* _Your goal_
Where in the data does the word "center" appear? Find those lines and copy them.

* _Data to examine_
+ + + +

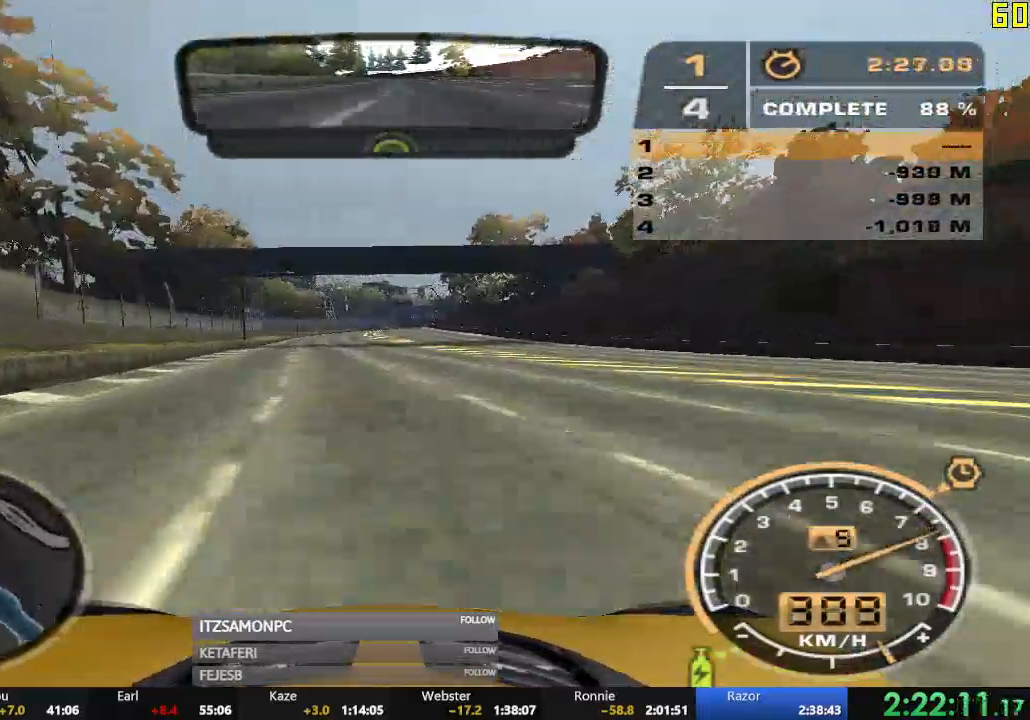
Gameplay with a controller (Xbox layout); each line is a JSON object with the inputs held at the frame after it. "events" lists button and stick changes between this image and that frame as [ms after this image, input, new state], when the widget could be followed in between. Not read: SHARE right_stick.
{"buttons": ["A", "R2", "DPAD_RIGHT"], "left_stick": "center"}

+ + + +

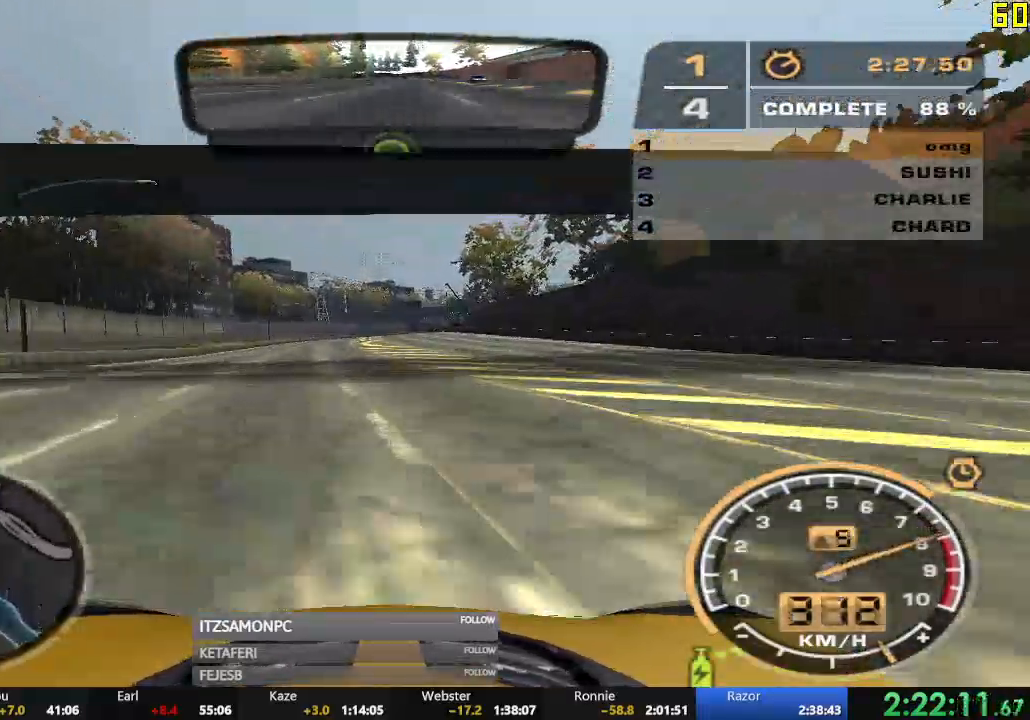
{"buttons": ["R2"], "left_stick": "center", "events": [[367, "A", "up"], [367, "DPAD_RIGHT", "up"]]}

+ + + +

* _Solution to this problem_
{"buttons": ["A", "R2", "DPAD_RIGHT"], "left_stick": "center"}
{"buttons": ["R2"], "left_stick": "center", "events": [[367, "A", "up"], [367, "DPAD_RIGHT", "up"]]}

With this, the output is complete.